EXERCISE PROMPT => Rewrite the lines between the one holding "Document page, 1241x1754 pixels." and the one holding "Identify the document", inclusive, swapping "pixels" for "px" and leaving everything else unchanged.

INPUT MATERIAL =>
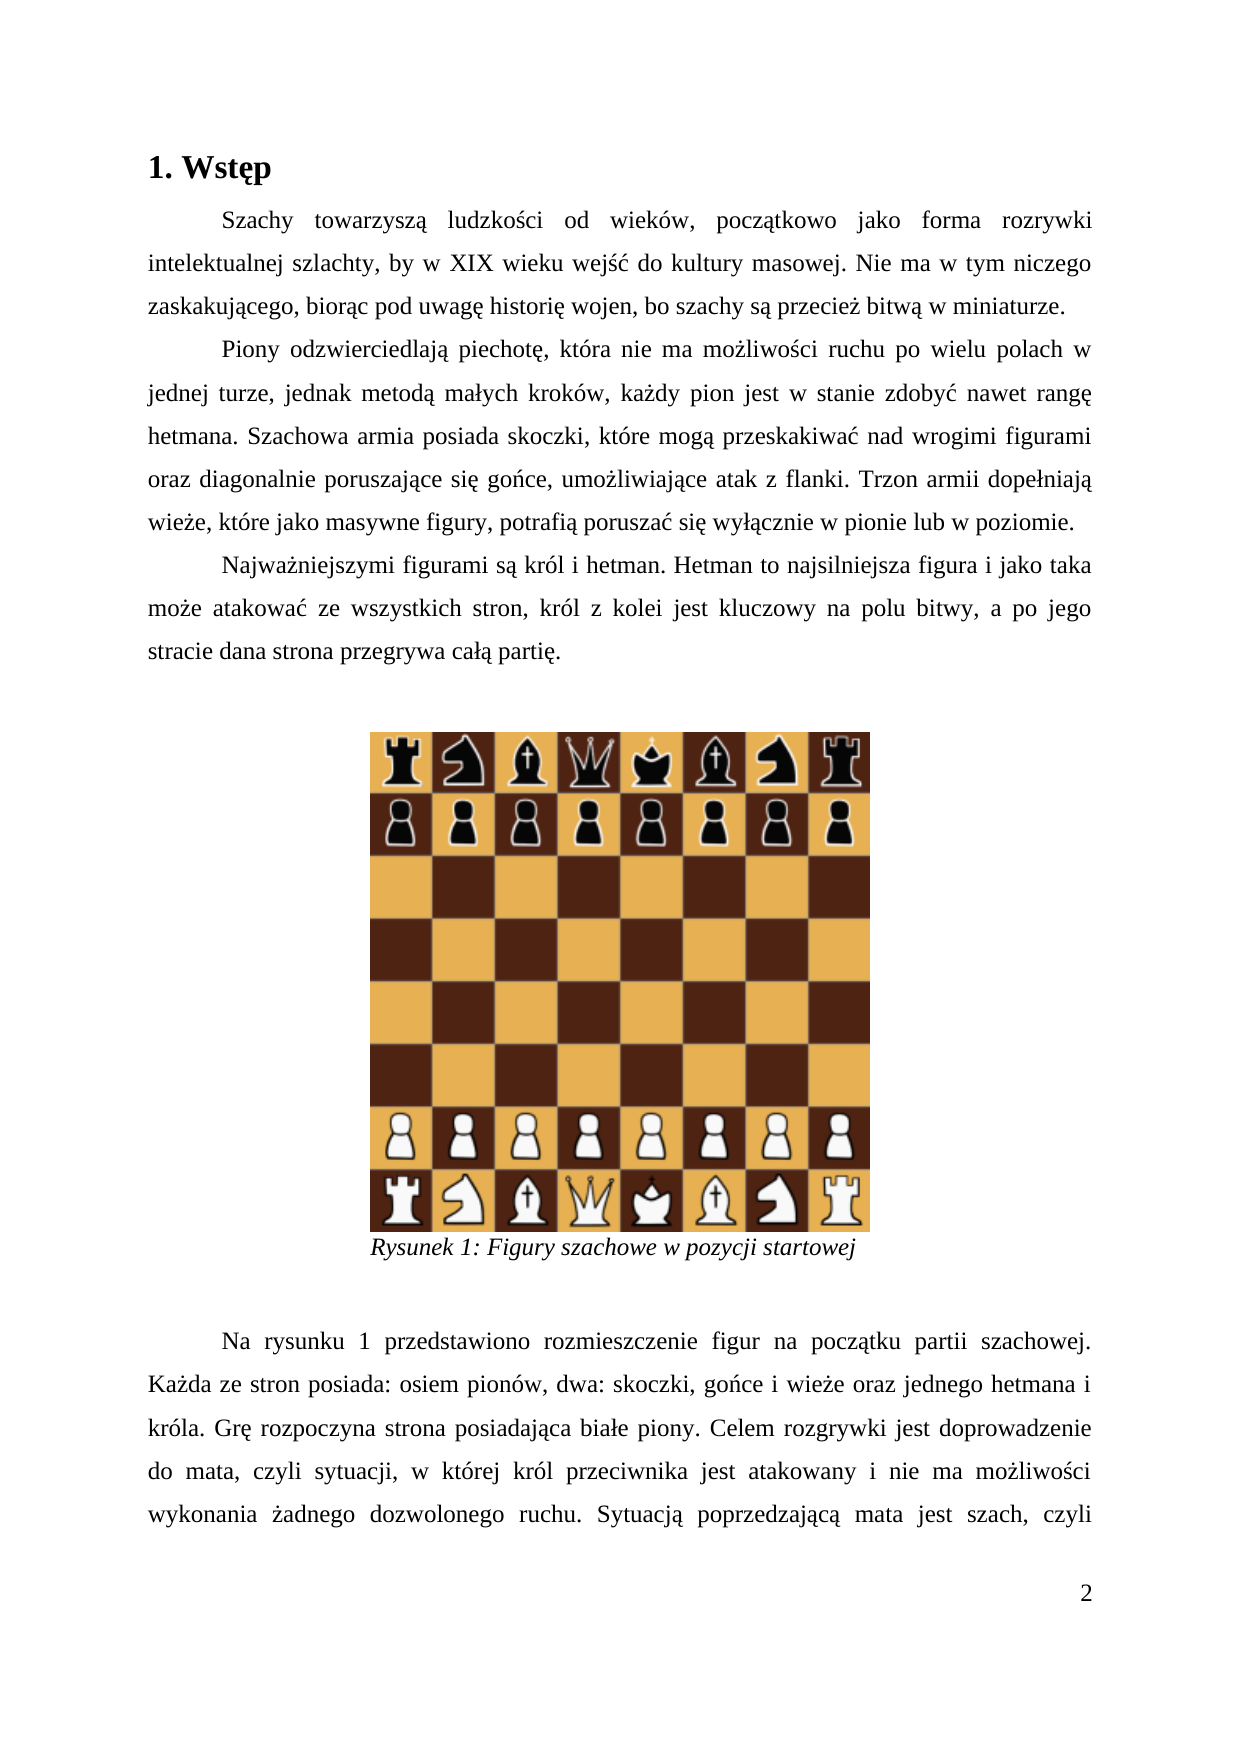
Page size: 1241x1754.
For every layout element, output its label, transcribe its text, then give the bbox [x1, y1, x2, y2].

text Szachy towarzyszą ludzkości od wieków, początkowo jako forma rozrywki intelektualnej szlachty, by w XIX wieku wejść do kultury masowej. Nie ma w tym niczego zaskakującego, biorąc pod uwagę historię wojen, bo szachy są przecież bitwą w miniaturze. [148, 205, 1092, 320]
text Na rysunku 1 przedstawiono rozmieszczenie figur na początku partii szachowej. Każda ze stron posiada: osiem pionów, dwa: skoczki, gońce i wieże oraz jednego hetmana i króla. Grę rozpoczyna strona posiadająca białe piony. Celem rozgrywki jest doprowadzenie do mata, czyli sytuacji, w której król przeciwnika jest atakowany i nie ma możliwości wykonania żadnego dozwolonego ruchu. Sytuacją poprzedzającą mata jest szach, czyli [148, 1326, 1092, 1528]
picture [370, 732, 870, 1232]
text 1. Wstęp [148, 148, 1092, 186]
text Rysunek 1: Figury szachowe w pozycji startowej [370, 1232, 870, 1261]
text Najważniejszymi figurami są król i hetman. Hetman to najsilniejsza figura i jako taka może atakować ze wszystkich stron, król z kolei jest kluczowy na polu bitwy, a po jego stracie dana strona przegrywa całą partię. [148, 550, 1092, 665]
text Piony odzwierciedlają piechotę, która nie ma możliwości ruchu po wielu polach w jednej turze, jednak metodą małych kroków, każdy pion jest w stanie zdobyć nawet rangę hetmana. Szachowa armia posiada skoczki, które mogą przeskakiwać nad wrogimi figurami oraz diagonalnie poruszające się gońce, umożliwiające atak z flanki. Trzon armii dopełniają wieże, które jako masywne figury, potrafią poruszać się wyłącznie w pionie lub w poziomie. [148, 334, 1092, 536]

* * *

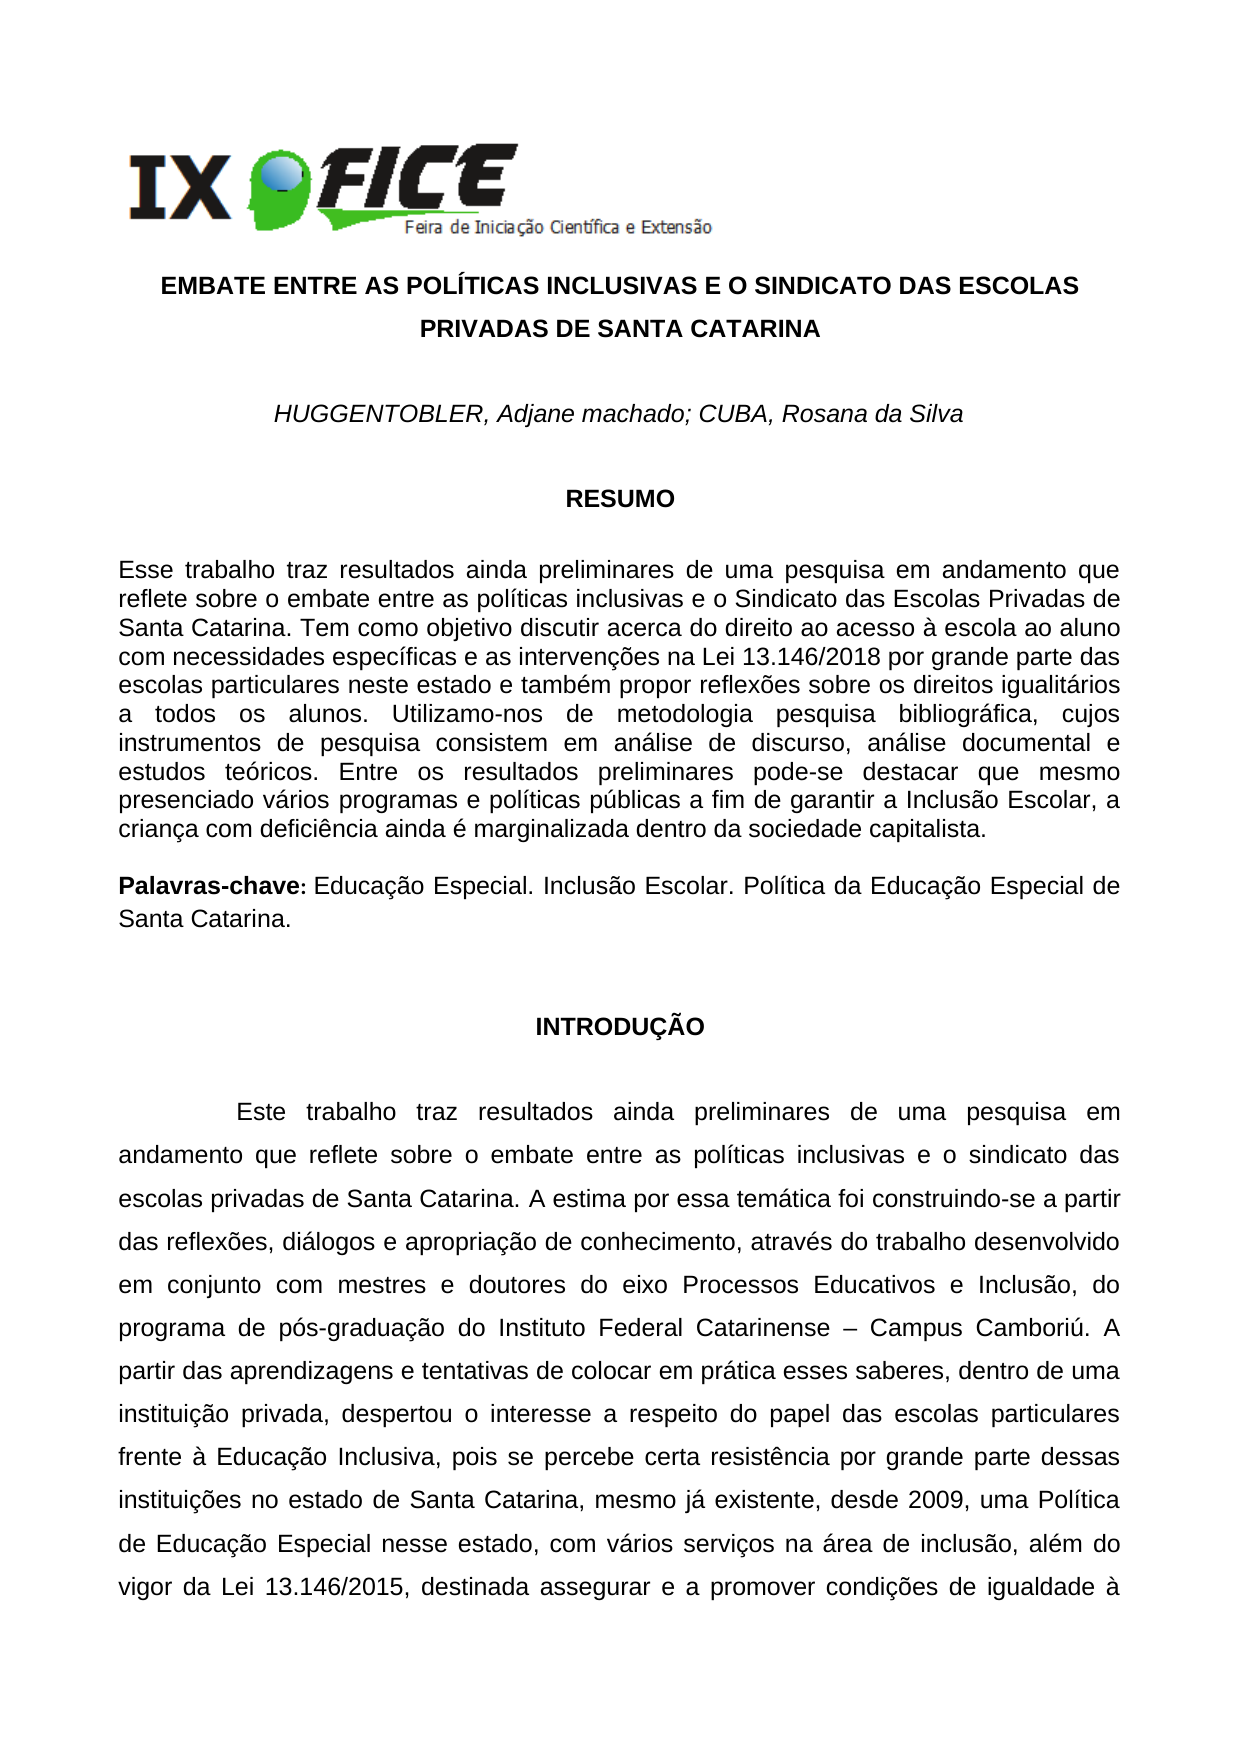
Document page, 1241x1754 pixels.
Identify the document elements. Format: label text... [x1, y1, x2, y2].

TASK ANSWER =>
Document page, 1241x1754 px.
Identify the document elements. Format: label text... [x1, y1, x2, y2].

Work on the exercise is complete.